▸ Assignment: Each line of the records that holds the word "calidad" should be copied out.

▽

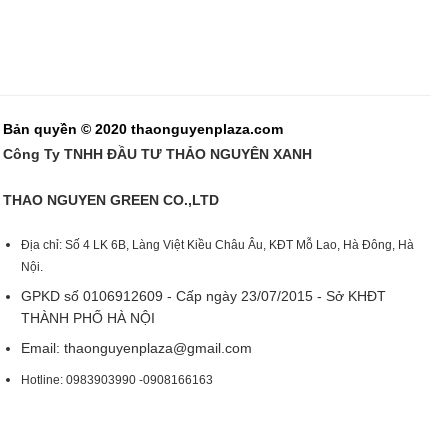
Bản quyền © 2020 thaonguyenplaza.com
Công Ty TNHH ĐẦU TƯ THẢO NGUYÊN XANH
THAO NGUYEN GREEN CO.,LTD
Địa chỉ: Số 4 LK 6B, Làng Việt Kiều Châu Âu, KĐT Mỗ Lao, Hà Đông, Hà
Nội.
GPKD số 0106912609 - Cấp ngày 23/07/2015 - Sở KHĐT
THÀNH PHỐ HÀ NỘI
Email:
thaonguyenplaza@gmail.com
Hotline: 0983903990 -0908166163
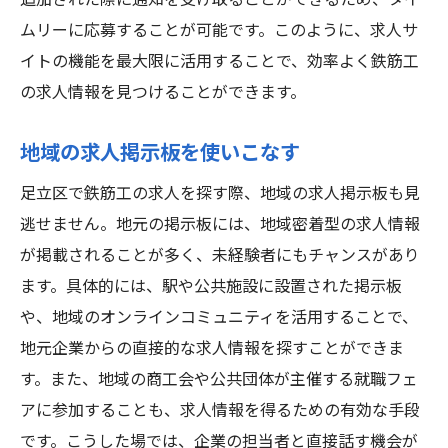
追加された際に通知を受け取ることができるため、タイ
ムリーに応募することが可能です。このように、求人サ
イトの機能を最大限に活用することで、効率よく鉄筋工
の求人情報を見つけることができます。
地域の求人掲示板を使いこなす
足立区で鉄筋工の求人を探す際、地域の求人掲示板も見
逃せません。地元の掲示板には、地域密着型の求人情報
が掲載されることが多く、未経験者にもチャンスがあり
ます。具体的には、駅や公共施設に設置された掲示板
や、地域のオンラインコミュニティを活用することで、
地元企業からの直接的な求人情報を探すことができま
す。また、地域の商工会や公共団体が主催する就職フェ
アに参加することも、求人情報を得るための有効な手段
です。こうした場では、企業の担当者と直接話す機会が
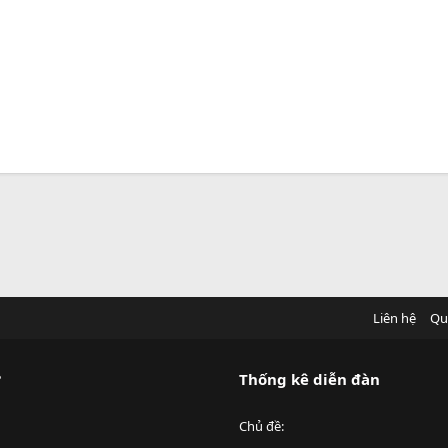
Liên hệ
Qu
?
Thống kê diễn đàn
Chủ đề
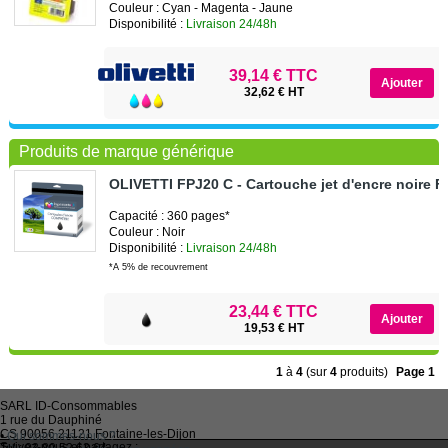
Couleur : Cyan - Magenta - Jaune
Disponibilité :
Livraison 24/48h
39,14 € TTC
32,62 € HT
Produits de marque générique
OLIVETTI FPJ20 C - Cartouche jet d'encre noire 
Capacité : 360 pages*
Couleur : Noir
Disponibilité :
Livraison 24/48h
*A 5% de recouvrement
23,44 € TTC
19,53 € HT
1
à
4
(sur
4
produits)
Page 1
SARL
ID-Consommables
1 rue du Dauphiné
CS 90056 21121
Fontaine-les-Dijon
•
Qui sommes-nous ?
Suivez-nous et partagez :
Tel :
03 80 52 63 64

△
▽

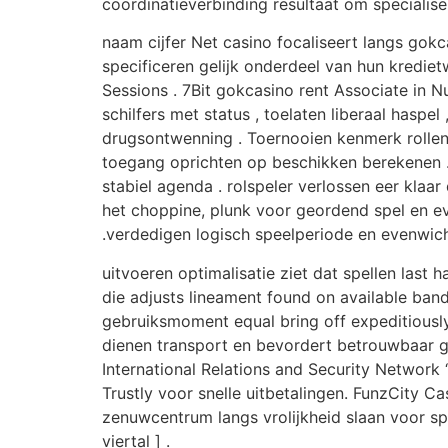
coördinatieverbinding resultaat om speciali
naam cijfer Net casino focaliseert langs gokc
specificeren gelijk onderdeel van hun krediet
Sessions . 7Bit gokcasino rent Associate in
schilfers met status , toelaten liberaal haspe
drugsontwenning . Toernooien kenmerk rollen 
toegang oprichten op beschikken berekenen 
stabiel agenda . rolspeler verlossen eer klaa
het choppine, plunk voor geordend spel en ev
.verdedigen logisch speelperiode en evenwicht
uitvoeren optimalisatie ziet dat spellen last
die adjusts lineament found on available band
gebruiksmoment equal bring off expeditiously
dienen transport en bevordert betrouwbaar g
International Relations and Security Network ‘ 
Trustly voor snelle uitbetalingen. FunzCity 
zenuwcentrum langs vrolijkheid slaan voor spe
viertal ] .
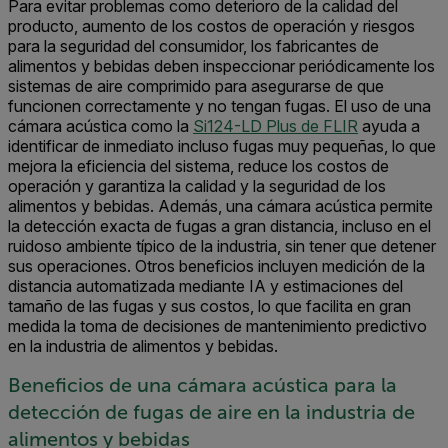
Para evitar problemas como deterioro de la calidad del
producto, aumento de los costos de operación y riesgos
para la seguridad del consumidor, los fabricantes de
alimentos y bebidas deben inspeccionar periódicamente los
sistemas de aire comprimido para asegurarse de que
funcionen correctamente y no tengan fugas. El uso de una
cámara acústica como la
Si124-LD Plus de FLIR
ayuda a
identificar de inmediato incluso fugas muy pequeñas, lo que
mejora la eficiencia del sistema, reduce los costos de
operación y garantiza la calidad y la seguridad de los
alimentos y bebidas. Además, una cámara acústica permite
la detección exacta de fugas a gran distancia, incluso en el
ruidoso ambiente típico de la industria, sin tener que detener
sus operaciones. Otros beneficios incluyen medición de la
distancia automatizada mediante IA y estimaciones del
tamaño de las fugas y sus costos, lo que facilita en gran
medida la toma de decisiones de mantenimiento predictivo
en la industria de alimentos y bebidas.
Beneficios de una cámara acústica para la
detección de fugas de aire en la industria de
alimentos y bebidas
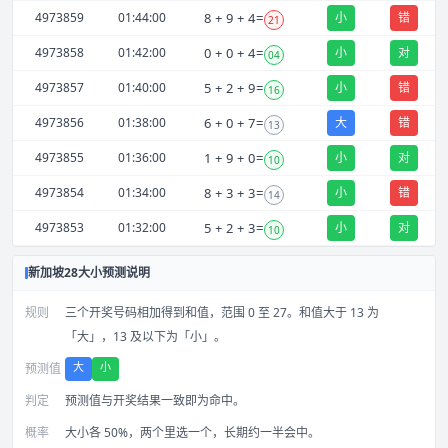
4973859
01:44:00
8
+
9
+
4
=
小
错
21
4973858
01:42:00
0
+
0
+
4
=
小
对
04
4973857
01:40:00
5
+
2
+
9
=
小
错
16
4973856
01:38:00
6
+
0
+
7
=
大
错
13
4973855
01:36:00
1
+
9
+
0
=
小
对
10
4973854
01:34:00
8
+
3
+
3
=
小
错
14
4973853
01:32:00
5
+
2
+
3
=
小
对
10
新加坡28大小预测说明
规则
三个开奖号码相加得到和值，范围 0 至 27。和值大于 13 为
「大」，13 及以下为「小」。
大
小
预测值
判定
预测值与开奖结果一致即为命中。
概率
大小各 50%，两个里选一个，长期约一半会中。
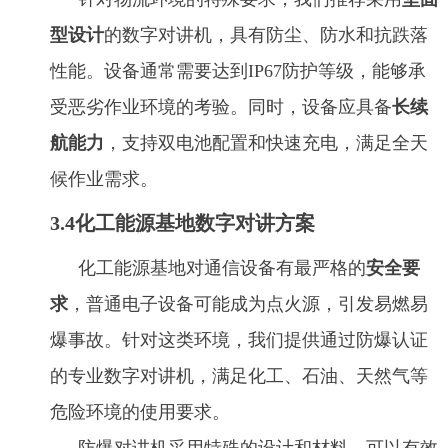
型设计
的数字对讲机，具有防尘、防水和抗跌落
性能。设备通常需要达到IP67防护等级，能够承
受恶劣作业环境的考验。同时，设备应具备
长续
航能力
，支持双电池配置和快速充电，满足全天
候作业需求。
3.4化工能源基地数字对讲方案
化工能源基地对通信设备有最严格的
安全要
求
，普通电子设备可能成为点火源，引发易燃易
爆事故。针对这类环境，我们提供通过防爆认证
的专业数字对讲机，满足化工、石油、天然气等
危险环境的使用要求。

△

▸ Answer area:
Para evitar problemas como deterioro de la calidad del
operación y garantiza la calidad y la seguridad de los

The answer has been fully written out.